Rebalanced, refined, and SOTA: Our latest dataset mixing results in SN9 (part 3)

Increasing our dataset mixes has provided even stronger outcomes - with our top two models surpassing DeepSeek-V2-Lite, Google’s Gemma 7B, and Mistral 7B. Here’s how.

SN9, pre-training, is undergoing a transformation. Since early December, we’ve been restructuring our subnet to support dataset mixing. After initiating the change, our preliminary findings revealed the subnet to be stronger than ever, with models reaching SOTA levels in our 14B competition. This was just with a 15% mix of math and code, and 85% in FineWeb Edu2.

To further push the subnet and its participants, our recent update now supports an even more varied dataset mix - one that aligns closer to the data mix reported for training Llama3’s architecture. The change hasn’t been out for long, yet we’ve already increased the model quality in our competitions, triggering a flurry of submissions that has boosted SN9’s momentum.

The new and improved SN9

When we first started dataset mixing, we implemented it on a separate 14B competition that ran parallel to our non-mixed competition of the same size. This was so that we could benchmark the new results against the original setup - and, if they proved preferential, it also allowed for a smoother transition for participants.

However, once we found that our dataset mixing winners were beating our non-mixed winners, we decided to abandon the older one, to single-mindedly serve SN9’s core purpose: to pre-train SOTA models. In support, we upgraded our 3B competition to support dataset mixing.

“coder15”, our SN9 14B dataset mixed winner beats “jw-14B-300”, our non-mixed winner and surpasses DeepSeek V2-Lite on the ARC Challenge. – Plot taken from our previous article on dataset mixing.

This means that as of release 5.0.0., all our competitions support dataset mixing. Our current delineations are 55% general knowledge (constructed from FineWeb and FineWeb Edu2), 35% code, and 10% math and science - echoing Llama3’s dataset mixes, although not identical in its separation and categories.

Results from the upgraded SN9

We observed benefits immediately after upgrading. For starters, both our 14B and 3B competitions are experiencing a spike in submissions. This is partially because of renewed excitement around the competition, increased exposure to our subnet, and several changes we’ve made to how the epsilon lower bounds work. But we believe it’s also because dataset mixing has breathed new life into the subnet, sparking greater innovation and participation.

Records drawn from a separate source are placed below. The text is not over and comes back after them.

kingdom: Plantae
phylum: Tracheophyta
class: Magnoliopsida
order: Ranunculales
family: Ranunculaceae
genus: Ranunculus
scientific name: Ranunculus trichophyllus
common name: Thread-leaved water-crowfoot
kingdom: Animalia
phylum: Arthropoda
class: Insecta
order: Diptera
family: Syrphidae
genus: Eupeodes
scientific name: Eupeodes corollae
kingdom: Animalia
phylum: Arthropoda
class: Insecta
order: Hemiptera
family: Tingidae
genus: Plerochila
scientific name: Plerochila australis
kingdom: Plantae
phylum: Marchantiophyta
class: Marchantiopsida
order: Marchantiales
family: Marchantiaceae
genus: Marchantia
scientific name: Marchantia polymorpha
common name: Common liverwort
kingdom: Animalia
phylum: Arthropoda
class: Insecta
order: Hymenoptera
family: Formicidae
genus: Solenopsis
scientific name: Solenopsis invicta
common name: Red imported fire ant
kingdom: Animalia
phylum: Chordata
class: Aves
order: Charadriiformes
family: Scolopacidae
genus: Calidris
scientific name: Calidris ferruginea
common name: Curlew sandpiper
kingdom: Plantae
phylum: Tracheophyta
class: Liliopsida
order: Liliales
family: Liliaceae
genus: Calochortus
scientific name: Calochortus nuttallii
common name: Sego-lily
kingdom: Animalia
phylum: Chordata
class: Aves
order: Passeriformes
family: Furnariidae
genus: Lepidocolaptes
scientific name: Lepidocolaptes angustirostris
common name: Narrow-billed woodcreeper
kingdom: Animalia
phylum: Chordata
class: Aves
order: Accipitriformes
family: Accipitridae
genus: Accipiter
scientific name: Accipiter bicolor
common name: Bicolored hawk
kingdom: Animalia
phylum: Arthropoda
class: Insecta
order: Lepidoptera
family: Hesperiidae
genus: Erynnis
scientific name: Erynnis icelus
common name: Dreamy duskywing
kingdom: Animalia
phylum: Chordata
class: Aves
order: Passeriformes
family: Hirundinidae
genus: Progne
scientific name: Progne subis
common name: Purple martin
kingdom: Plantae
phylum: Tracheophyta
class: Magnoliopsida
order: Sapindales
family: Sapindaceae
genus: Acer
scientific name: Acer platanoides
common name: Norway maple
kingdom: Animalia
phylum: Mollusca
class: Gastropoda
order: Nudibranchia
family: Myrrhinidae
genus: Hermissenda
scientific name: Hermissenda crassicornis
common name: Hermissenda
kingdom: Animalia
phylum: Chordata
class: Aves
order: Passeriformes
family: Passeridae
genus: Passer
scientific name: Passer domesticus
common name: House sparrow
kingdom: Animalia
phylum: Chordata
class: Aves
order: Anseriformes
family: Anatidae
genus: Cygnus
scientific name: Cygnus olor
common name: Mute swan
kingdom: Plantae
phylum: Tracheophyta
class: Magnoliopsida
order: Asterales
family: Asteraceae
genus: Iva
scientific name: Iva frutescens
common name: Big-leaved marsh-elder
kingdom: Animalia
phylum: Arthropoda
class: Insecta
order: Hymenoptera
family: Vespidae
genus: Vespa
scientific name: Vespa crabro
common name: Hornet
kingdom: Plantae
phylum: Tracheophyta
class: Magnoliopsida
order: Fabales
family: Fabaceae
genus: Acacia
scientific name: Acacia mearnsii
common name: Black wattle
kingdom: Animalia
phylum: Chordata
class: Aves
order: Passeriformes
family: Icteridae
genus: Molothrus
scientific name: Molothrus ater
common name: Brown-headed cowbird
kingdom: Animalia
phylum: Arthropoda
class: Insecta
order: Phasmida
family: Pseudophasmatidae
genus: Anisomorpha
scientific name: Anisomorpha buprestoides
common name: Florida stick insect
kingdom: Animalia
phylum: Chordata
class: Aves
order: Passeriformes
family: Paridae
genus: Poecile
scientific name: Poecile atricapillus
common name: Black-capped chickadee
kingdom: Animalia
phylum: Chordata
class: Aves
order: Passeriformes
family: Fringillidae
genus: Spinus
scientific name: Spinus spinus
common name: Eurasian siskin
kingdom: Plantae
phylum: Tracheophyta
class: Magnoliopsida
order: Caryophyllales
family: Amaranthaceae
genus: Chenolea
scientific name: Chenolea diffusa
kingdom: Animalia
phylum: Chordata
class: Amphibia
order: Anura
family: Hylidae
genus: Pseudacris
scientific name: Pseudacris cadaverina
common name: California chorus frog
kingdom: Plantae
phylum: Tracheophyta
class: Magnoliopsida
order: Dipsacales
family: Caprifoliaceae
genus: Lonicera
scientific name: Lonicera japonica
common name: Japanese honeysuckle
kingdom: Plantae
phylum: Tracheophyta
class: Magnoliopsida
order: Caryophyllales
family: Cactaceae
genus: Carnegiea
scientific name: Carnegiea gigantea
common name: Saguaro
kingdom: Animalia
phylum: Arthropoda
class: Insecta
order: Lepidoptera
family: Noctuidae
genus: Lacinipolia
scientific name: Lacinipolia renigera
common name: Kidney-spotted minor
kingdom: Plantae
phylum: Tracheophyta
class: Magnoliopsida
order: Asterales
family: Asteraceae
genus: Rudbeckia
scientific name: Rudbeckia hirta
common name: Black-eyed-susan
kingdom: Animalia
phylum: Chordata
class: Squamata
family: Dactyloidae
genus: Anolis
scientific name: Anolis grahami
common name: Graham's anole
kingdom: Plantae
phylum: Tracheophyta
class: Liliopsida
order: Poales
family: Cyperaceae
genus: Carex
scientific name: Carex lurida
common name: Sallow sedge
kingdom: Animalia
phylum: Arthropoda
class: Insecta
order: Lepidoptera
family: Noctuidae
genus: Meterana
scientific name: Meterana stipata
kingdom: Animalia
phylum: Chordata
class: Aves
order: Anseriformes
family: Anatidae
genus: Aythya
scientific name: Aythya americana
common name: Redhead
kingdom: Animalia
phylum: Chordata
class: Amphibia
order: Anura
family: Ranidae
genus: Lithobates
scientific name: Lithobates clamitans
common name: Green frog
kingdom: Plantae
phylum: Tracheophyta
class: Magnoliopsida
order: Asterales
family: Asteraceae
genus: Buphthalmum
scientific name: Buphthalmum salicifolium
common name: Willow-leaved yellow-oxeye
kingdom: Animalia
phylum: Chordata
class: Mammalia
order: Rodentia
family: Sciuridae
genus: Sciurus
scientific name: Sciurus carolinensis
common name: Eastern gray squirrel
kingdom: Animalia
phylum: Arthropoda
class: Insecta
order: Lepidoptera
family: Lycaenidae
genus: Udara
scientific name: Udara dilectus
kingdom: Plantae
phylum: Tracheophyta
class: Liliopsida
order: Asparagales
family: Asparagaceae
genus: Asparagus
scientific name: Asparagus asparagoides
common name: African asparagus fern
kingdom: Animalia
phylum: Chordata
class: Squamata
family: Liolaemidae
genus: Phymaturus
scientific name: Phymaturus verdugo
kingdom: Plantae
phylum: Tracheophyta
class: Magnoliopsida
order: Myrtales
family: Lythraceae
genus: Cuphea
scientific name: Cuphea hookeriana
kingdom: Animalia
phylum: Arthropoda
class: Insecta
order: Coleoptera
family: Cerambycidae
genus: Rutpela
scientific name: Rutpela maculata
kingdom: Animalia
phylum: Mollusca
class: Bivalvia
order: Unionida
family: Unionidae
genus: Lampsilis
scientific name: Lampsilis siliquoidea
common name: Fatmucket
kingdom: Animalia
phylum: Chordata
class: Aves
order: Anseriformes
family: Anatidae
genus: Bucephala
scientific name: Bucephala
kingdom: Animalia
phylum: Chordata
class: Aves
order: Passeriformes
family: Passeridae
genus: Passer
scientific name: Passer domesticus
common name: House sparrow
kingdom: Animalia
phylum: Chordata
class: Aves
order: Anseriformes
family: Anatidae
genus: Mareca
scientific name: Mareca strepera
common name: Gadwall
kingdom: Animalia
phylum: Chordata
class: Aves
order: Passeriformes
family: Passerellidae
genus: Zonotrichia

We’ve also compared our SN9 winners to the general model-training landscape. In the past, we could compare simply to our own non-mixed competitions, but since disbanding them, we’re unable to do the same. Instead, we looked out to the Bittensor ecosystem - where our 14B competition models outperform those in Subnet 29’s 00 20B competition. It’s worth remembering that SN29’s competition doesn’t support dataset mixing, and only uses FineWeb Edu2 - both of which underscore the importance of mixing in boosting performance.

However, SN9’s models achievements extend beyond Bittensor. On MMLU (N-shot=5), our top two winning models not only beat SN29’s up-to-20B models, but they surpass DeepSeek-V2-Lite, Google’s Gemma 7B, and Mistral 7B. Therefore, this puts our winners well within the SOTA range.

Our top two 14B winners (on the left in blue), compared to SN29’s top two 20B winners (on the right in grey)

Using the GSM8K (N-shot=8) benchmark, our top two winners beat SN29’s by a wide margin, as well as surpass DeepSeek-V2-Lite.

Our top two 14B winners (on the left in blue), compared to SN29’s top two 20B winners (on the right in grey)

However, when it comes to the ARC Challenge, the comparison is tighter. We still score higher than the SN29’s models, but the race is much closer.

Our top two 14B winners (on the left in blue), compared to SN29’s top two 20B winners (on the right in grey)

Up next for SN9

Not only are we proving that dataset mixing is viable on Bittensor, but SN9 also demonstrates how it can stimulate competitions, encourage innovation, and excite the community. What started out as a mere experiment into different pre-training architectures, has evolved into a fundamentally stronger subnet.

We’re now confident that, beyond volume and quality of public data, SN9 has no limits. However, most proprietary models don’t reveal their exact datasets, closing the door on open-source alternatives. Therefore, if we want to compete by continuously producing SOTA results, we must expand our repertoire of open-source and accessible datasets, and scale upwards so our models can be well-fed with information. Training with synthetic data is also becoming a mainstream approach in machine learning, and so this’ll be a part of our future plans, too.

By proving that the very best models can be built on Bittensor, we can elevate the entire protocol and push SN9 to the top of the LLM-training ecosystem. The success of dataset mixing is a step towards making that vision a reality.